2022-06-28   minute read

David Gowling

Debt Solutions

Time: it’s something for which we say there isn’t enough, and we can’t create any more. The real issue is how do we allocate and prioritize our time?

When it comes to dealing with debt, many would prefer a visit to the dentist to looking over credit card statements. In less time than it takes to scroll through one of the streaming services to find your next series or movie to watch, you can focus on your debt and have a plan to keep it under control.

Budget planning concept

Going from point A to point B

The first step in tackling your debt is to figure out where you are right now; this is point A. Once you know what point A looks like, you can decide where you want to be. That is point B.

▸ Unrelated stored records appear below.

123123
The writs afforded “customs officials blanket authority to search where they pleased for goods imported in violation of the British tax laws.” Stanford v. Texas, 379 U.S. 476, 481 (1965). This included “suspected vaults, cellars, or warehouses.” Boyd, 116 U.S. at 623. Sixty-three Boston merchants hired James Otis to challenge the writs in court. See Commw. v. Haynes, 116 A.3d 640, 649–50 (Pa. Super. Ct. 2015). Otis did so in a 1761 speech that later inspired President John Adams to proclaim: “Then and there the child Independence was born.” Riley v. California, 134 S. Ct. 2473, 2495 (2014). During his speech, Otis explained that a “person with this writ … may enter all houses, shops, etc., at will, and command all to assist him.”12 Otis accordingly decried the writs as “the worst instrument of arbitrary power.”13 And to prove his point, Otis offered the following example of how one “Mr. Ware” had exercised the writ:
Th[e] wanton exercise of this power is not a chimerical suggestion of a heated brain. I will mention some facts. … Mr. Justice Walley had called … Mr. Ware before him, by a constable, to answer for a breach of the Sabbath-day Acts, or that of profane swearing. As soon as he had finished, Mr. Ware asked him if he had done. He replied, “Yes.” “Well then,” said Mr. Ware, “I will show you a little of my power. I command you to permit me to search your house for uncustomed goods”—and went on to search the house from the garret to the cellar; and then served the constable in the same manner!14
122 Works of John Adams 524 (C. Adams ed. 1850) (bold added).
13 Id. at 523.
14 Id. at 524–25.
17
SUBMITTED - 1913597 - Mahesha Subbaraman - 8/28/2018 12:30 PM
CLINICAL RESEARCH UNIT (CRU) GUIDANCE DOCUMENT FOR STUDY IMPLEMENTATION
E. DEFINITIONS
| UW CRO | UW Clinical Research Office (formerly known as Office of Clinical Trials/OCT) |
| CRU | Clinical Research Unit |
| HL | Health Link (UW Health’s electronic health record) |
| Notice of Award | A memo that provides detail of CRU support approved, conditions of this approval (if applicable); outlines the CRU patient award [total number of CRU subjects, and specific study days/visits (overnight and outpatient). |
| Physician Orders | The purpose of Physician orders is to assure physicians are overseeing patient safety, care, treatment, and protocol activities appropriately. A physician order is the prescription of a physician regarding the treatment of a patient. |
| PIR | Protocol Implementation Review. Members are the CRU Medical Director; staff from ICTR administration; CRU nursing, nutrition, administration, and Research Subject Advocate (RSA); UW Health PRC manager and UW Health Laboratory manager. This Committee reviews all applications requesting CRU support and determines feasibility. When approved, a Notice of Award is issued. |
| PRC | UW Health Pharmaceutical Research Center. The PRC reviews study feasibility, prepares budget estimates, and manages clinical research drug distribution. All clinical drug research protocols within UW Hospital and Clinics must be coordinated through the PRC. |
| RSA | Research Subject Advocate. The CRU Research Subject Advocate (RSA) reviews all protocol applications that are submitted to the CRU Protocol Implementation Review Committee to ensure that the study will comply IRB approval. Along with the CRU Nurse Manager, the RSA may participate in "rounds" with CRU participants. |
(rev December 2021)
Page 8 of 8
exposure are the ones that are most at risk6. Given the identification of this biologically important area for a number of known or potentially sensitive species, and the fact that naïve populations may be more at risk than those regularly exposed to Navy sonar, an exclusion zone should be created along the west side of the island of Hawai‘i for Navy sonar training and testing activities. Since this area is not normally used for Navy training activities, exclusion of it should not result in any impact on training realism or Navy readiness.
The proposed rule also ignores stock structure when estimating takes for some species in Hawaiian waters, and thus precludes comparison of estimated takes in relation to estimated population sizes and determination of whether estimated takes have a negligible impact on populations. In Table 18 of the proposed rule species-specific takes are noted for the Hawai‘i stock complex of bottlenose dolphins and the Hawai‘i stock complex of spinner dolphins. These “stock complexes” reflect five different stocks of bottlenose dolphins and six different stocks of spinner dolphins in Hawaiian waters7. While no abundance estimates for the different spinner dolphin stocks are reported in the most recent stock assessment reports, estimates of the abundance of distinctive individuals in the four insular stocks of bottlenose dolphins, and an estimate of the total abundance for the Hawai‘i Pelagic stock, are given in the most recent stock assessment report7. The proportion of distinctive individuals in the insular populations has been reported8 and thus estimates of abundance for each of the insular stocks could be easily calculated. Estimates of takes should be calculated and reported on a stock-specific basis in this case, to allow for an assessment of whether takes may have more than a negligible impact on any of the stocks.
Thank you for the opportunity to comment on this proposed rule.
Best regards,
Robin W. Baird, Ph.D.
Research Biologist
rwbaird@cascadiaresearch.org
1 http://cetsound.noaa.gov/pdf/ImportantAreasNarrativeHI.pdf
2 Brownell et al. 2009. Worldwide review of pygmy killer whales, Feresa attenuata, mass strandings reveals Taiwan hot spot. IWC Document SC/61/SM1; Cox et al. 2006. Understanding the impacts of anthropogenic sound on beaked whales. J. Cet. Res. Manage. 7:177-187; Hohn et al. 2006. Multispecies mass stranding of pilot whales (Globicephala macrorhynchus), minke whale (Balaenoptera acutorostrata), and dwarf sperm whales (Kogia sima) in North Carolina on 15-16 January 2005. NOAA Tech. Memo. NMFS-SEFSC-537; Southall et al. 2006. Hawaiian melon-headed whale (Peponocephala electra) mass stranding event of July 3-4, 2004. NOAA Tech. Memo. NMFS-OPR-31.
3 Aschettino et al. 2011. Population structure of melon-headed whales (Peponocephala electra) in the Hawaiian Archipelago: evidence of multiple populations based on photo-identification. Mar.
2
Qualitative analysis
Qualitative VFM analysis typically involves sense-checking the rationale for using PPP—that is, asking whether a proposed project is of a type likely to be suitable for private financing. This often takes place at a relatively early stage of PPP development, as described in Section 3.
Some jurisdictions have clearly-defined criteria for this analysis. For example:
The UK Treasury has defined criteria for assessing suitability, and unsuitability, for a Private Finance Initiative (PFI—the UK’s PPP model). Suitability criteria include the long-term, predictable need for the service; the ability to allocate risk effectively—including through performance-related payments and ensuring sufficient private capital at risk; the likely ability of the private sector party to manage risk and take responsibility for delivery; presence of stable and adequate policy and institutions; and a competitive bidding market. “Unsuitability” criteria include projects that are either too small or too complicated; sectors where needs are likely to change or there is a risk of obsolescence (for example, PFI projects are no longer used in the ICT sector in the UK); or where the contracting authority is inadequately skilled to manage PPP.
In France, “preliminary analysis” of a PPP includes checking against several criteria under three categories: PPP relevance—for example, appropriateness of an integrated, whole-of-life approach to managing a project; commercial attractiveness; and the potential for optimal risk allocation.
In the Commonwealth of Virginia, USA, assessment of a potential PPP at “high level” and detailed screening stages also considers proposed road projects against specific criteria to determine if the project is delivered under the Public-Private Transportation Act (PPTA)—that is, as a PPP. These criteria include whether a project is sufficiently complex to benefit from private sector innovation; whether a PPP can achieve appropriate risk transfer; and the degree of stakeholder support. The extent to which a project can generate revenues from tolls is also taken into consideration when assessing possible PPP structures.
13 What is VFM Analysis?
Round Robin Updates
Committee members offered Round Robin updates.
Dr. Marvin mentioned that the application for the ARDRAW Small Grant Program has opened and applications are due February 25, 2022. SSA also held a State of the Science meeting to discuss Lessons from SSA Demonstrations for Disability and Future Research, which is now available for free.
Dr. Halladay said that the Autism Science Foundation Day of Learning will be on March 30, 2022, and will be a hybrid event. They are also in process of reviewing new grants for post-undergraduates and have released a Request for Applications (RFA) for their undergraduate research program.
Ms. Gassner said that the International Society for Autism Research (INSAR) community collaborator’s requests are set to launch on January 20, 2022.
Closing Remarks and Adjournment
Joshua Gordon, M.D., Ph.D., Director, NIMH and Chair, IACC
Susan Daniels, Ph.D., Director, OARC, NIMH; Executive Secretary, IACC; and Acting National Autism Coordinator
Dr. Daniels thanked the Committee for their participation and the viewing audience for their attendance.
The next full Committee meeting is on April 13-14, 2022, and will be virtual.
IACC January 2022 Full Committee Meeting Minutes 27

It sounds simple, but most people will start by saying they want to be debt-free — and you can’t get to point B without starting from point A.

What is your point A?

The first step is to list out all your debts. The information you need for each debt is:

  • The type (credit card, line of credit, payday loan, mortgage, car loan)
  • The current balance
  • The minimum payment due
  • The interest rate

It’s best to group the debts by type. When we meet with people for the first time, the biggest surprise is the total debt they owe. The second biggest surprise is the total cost of the minimum monthly payments.

What is your point B?

Many believe point B should be a situation where they are debt-free. That isn’t always the case. Realistically, as you pay off that car loan, the car will likely need to be replaced. The mortgage may need to increase due to major repairs or renovations such as a new roof, furnace, air conditioner, etc.

However, paying credit cards down to zero could be an achievable goal. The ideal situation with a credit card is to pay off the balance each month. This means there will be no interest charges (you essentially had use of the money for free for a month). 

Possible suggestions for goals at your point B could be:

  • Once you pay off the car loan, be able to wait 1-2 years before needing to replace it.
  • Pay the credit card down to zero within six months and be able to pay off the balance each month.
  • Keep the line of credit to a balance you can pay off within 1-2 years.

Plan your journey

Now comes the tricky part — deciding how to navigate your way from point A to point B. Every person will have a different journey. It’s up to you to decide which is the best one for you.

Some steps on the journey that you can take include:

  • Paying more than the minimum payment on the highest interest debt first.
  • Pay the smallest balance first, which gives you the satisfaction of one fewer debt problem.
  • Plan for unknown events that may upset the payment plan (e.g. school trips, major car repairs)

Given your current budget, how long will it take to go from A to B? If one to two years, then good for you. If 10 to 15 years, it may be time to bring the experts to take a second look.

A Licensed Insolvency Trustee (“LIT”) is someone who can assess your situation. Signs that you may need to discuss your debt situation with an LIT:

  • Your minimum payments total $1,000 per month, but you only have $800 per month in the budget.
  • One or more of the debt payments is currently behind, and this is not the first time.
  • The interest rates for most of the debts are more than 20 percent.

A Consumer Proposal may be the solution to help bring the debt payments down to an affordable level to get you back on track. An LIT can make a full assessment of your situation at no cost to you and determine which is the best option to help you get to your point B.